>Have you ever been to competitions?
Yes, and I adjust my code accordingly to conform to the rules. However, this is quite irrelevant to your faulty advice because 1) you're just plain wrong, and 2) most of the time, one is not writing code for a competition.
>I know that cin and cout ARE slower.
It depends on what you're testing. Obviously you aren't aware that cin and cout are fully functional objects with a great deal more power and flexibility than scanf and printf. If all you're doing is printing strings then I would expect a naive test to show printf to be faster. However, and this relies heavily on the quality of the implementation, on modern compilers with comparison code written by someone objective and knowledgeable, you won't see much difference in speed.

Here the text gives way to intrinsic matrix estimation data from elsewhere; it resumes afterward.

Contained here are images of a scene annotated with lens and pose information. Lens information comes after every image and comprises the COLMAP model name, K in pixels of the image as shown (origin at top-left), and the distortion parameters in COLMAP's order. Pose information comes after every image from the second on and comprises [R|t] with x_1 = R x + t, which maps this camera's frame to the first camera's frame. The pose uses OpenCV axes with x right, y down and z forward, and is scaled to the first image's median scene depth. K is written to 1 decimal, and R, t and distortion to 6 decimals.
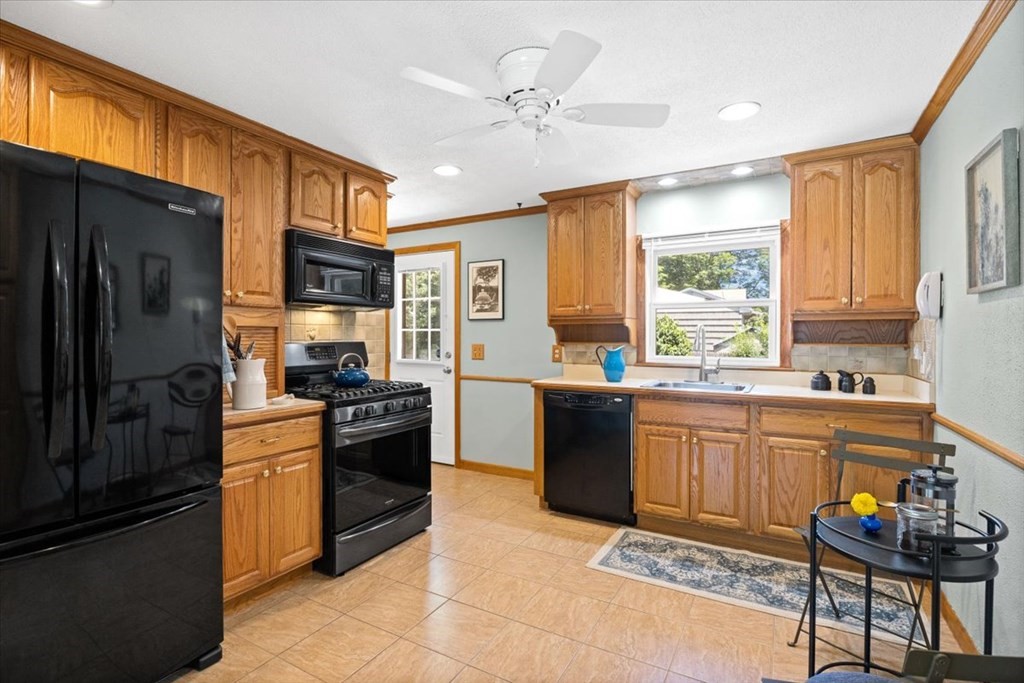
lens RADIAL K [[486.4, 0, 512.0], [0, 486.4, 341.5], [0, 0, 1]] dist [-0.004480, -0.000313]
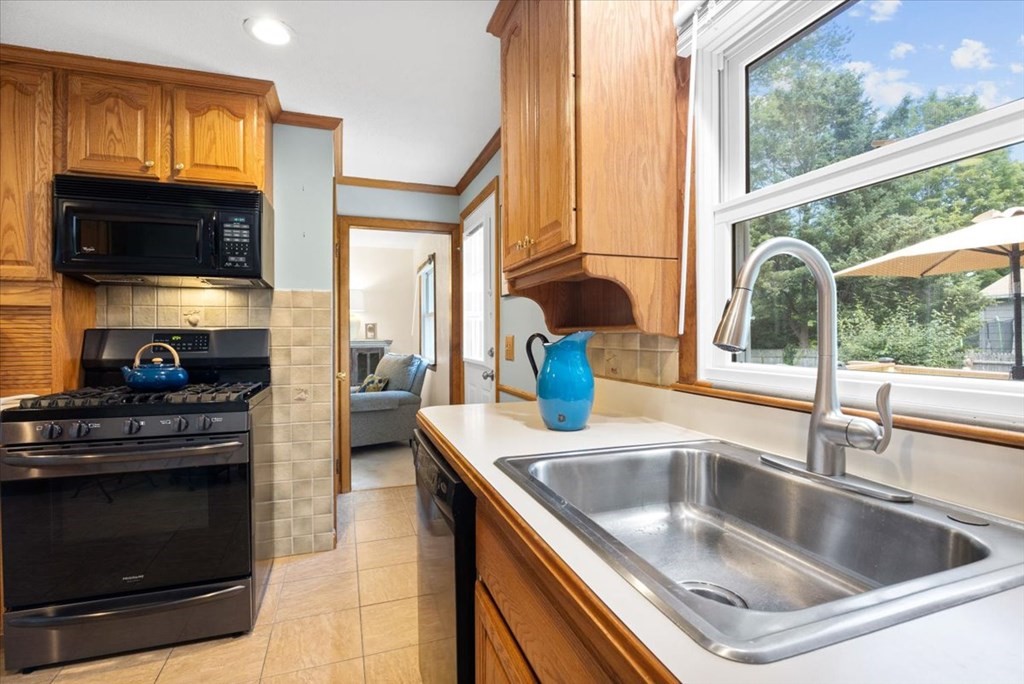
lens RADIAL K [[479.4, 0, 510.2], [0, 479.4, 339.6], [0, 0, 1]] dist [-0.014642, -0.000243]
pose [[0.753318, 0.000227, -0.657656, 0.438586], [-0.004008, 0.999983, -0.004246, 0.018280], [0.657644, 0.005834, 0.753306, 0.727626]]
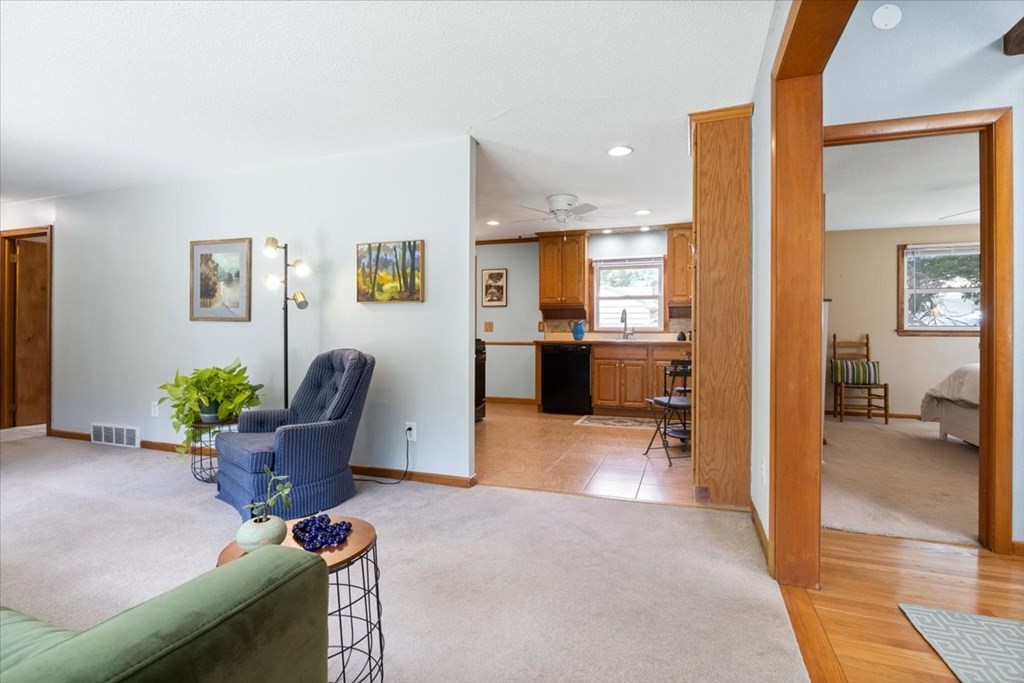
lens RADIAL K [[497.7, 0, 512.7], [0, 497.7, 331.3], [0, 0, 1]] dist [-0.008041, -0.000716]
pose [[0.984914, 0.002225, 0.173029, -0.361948], [-0.000256, 0.999935, -0.011402, 0.073083], [-0.173043, 0.011186, 0.984851, -0.801289]]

>You want proof, here it is.
Heh, what are you doing, timing it with a stopwatch?

Give me your profiler's output, add some timing framework, or don't even waste my time with such a silly test. Oh, and if you're trying to prove something, give me details on your compiler and system.
Let's try this one instead. It's rough, and not entirely portable, but it should give you approximate times for your implementation. Mine shows comparable speeds where the difference varies between printf and cout, and the difference is negligable. That kind of flies in the face of your assertion, doesn't it?
#include <iostream>
#include <cstdio>
#include <ctime>
int main()
{
std::clock_t start1, start2;
double diff1, diff2;
start1 = std::clock();
for ( int i = 0; i < 100000; i++ )
std::cout<<"a";
diff1 = ( std::clock() - start1 ) / (double)CLOCKS_PER_SEC;
start2 = std::clock();
for ( int i = 0; i < 100000; i++ )
printf ( "a" );
diff2 = ( std::clock() - start2 ) / (double)CLOCKS_PER_SEC;
std::cout<<"cout: "<< diff1 <<'\n'
<<"printf: "<< diff2 <<'\n';
}
>And do you know why?
Yes, I do. That makes one of us. :rolleyes:
>It is because cin and cout everytime have to get the type of the variable you are sending to them
When making a joke, it's customary to add the appropriate smiley. Otherwise I'd be inclined to think that you're spouting nonsense on a subject that you clearly know very little about. My only conclusion is that you're trying to be smart and failing miserably because you seem to be talking to someone who knows way more about C++ than you do.
>and scanf() and printf() from their prototype know what kind of variables to expect.
And in what way do you think that the runtime type selection from a format string with scanf/printf is faster than selecting an overloaded function at compile time?